PROBLEM: Each line in the entries that has the word "size" has to be copied.
SOURCE DATA: Begin
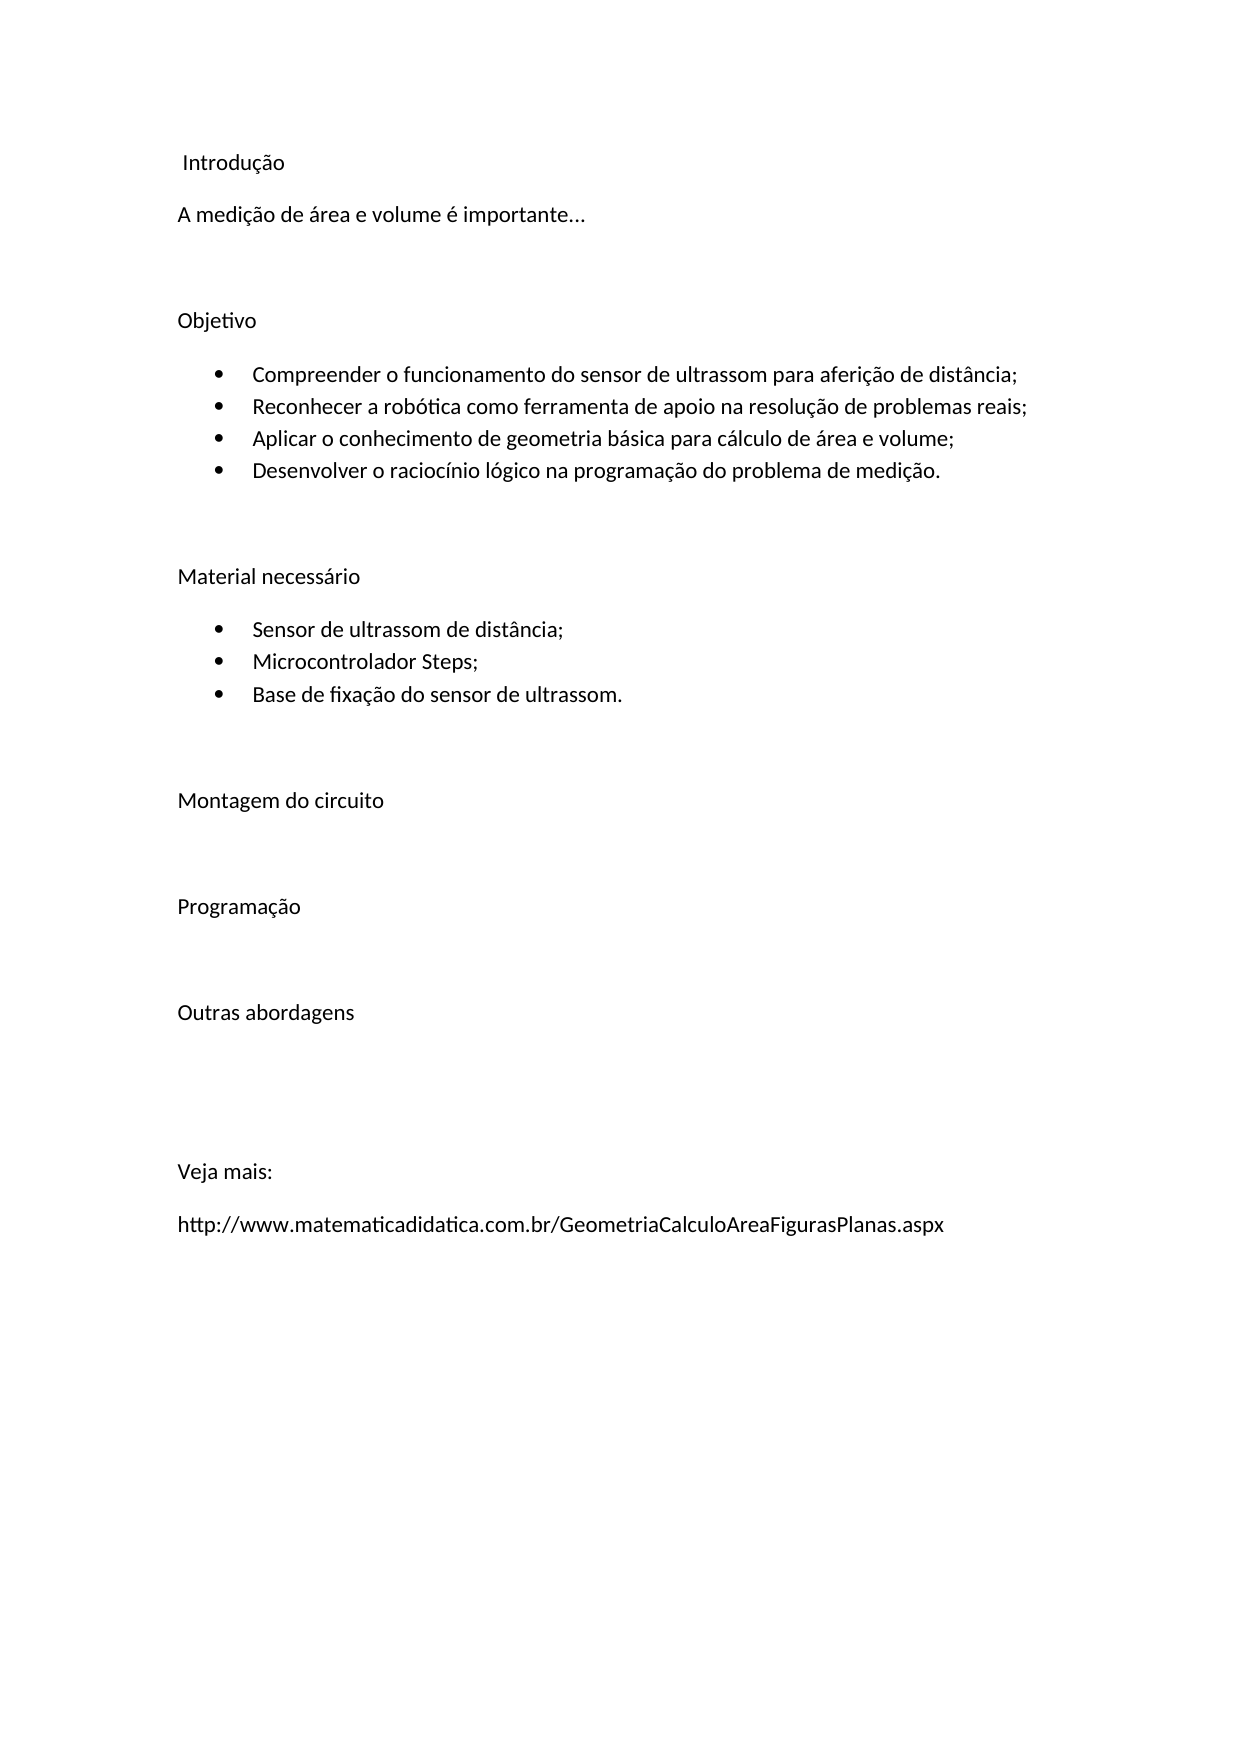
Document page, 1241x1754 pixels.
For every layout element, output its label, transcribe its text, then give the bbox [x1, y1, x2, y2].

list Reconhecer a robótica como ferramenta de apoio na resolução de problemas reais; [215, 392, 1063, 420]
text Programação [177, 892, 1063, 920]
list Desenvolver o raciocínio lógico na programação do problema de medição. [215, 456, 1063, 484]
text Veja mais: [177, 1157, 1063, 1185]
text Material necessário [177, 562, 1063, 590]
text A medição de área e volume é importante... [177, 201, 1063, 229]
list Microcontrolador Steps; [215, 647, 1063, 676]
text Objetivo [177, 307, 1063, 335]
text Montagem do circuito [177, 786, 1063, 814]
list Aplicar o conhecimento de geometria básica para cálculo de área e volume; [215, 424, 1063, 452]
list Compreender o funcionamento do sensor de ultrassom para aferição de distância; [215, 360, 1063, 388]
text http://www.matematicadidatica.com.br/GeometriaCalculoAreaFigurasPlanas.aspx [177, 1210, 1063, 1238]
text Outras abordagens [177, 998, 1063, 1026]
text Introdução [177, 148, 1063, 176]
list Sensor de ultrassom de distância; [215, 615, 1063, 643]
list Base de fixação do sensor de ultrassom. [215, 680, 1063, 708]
SOURCE DATA: End
SOURCE DATA: Begin
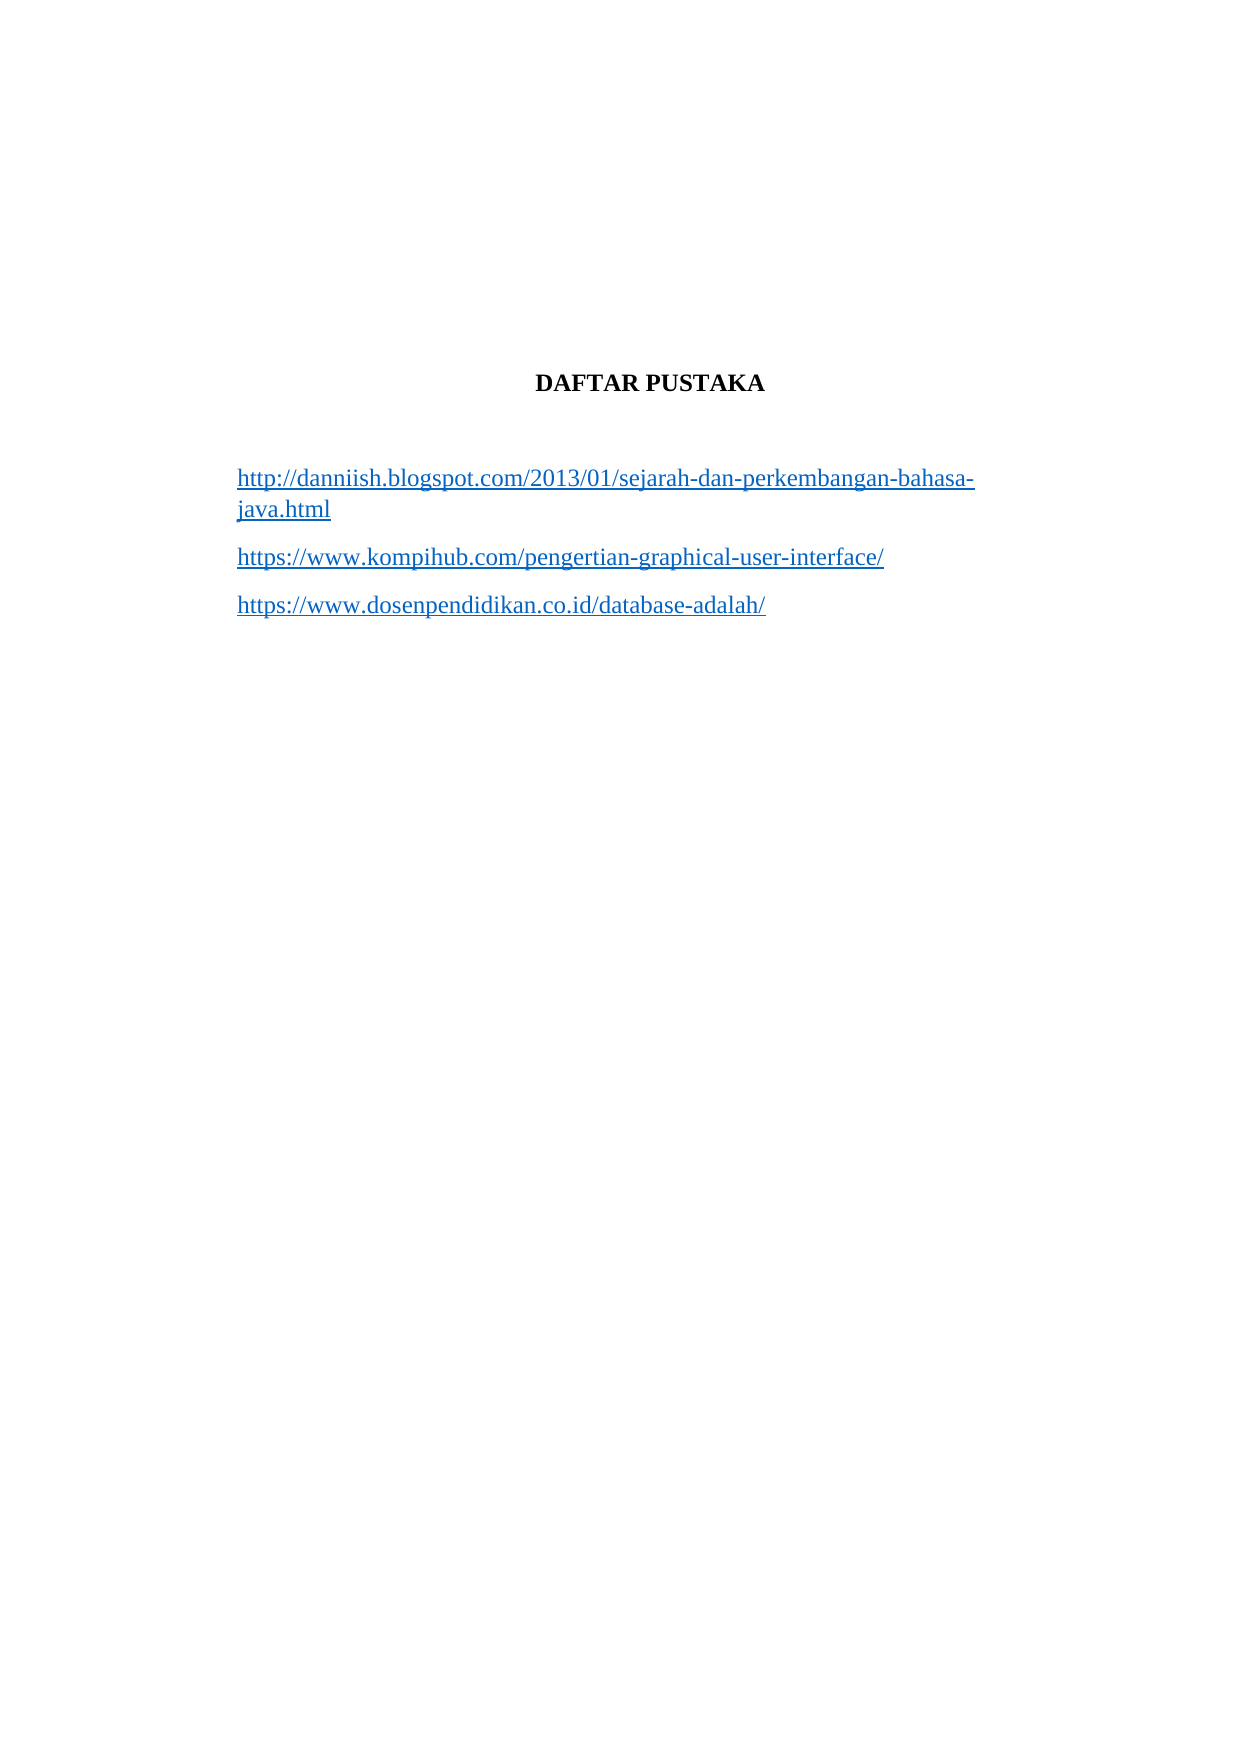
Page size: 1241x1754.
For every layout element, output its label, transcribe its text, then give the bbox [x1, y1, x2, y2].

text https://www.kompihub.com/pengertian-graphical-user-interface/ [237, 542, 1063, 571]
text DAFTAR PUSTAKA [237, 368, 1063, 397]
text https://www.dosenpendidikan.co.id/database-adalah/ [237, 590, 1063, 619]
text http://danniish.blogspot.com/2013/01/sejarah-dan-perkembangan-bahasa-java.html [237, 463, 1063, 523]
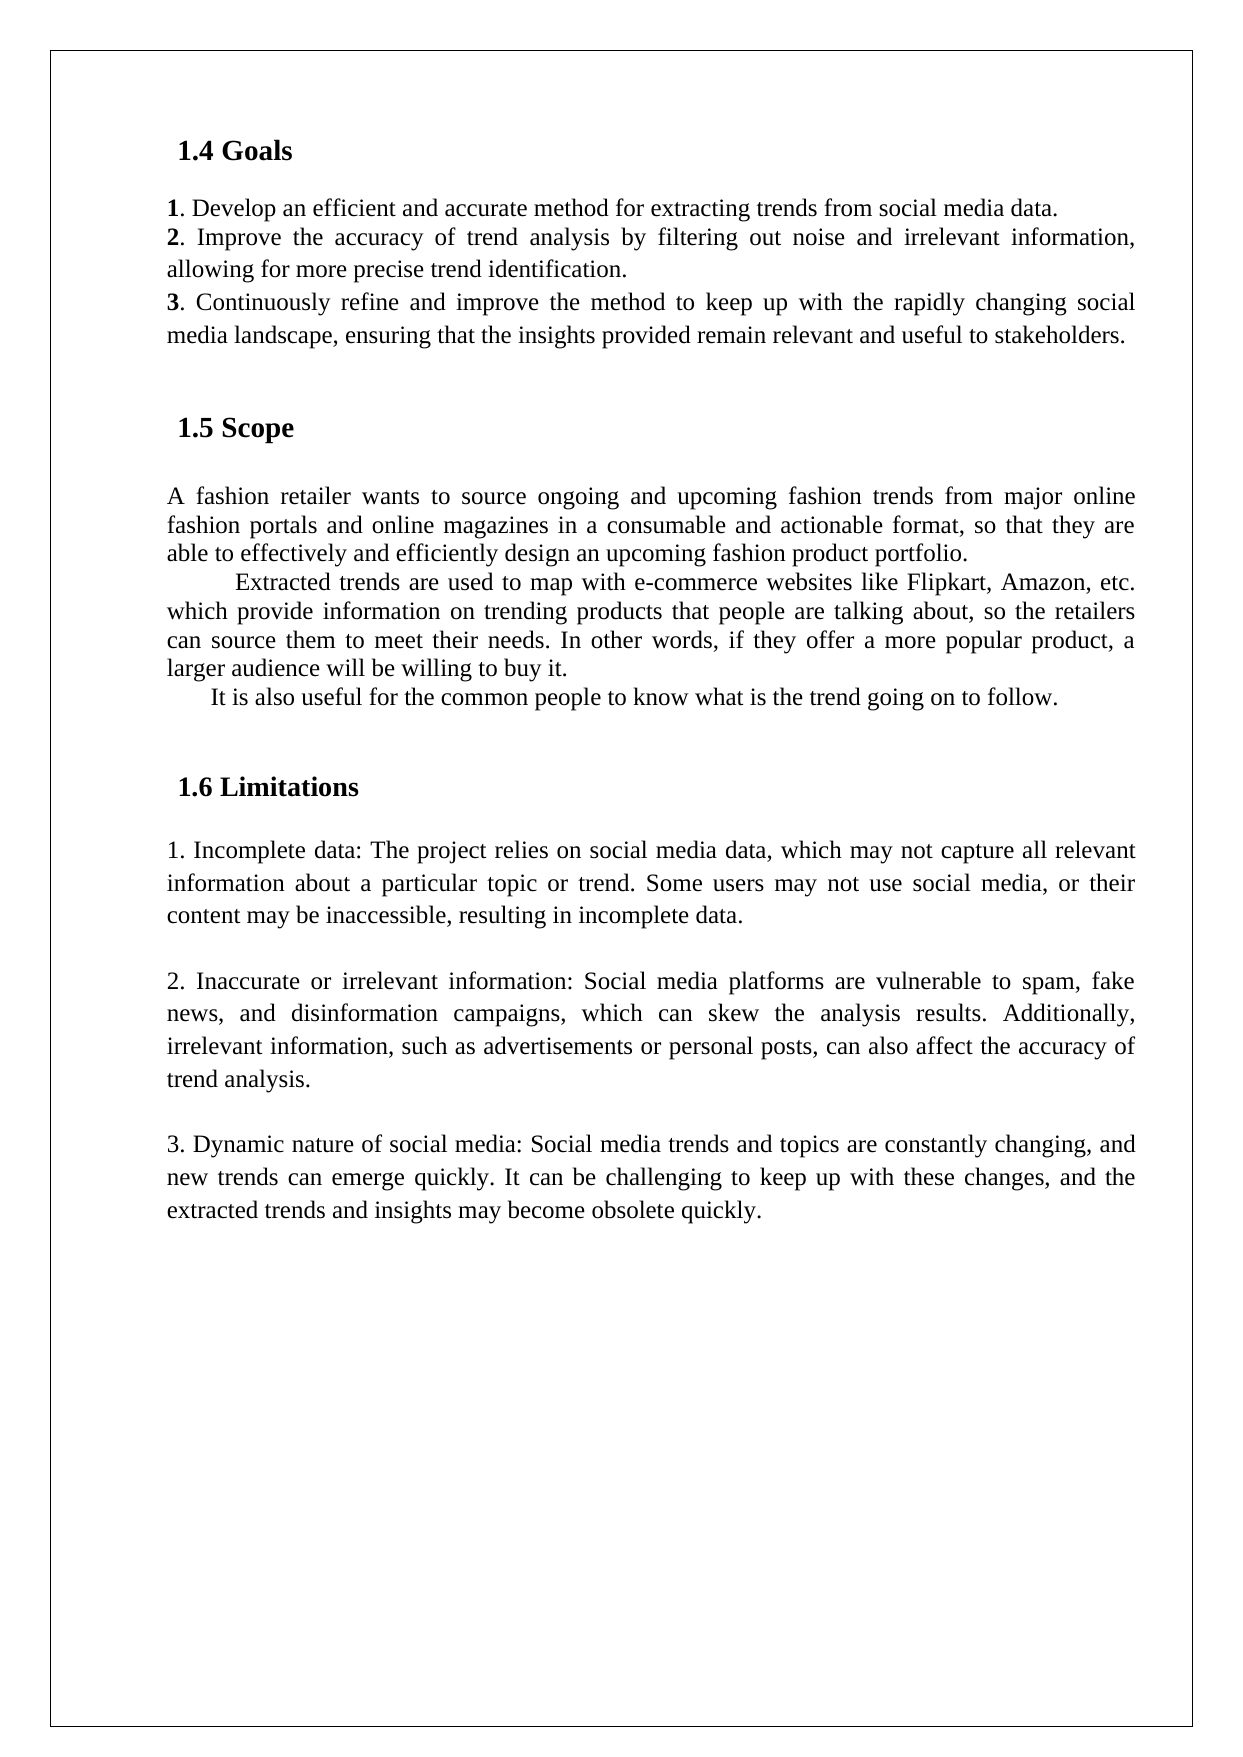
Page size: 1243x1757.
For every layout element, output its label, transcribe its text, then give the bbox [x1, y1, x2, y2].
SOURCE DATA: End
PROBLEM SOLUTION:
Page size: 1241x1754.
Page size: 1243x1757.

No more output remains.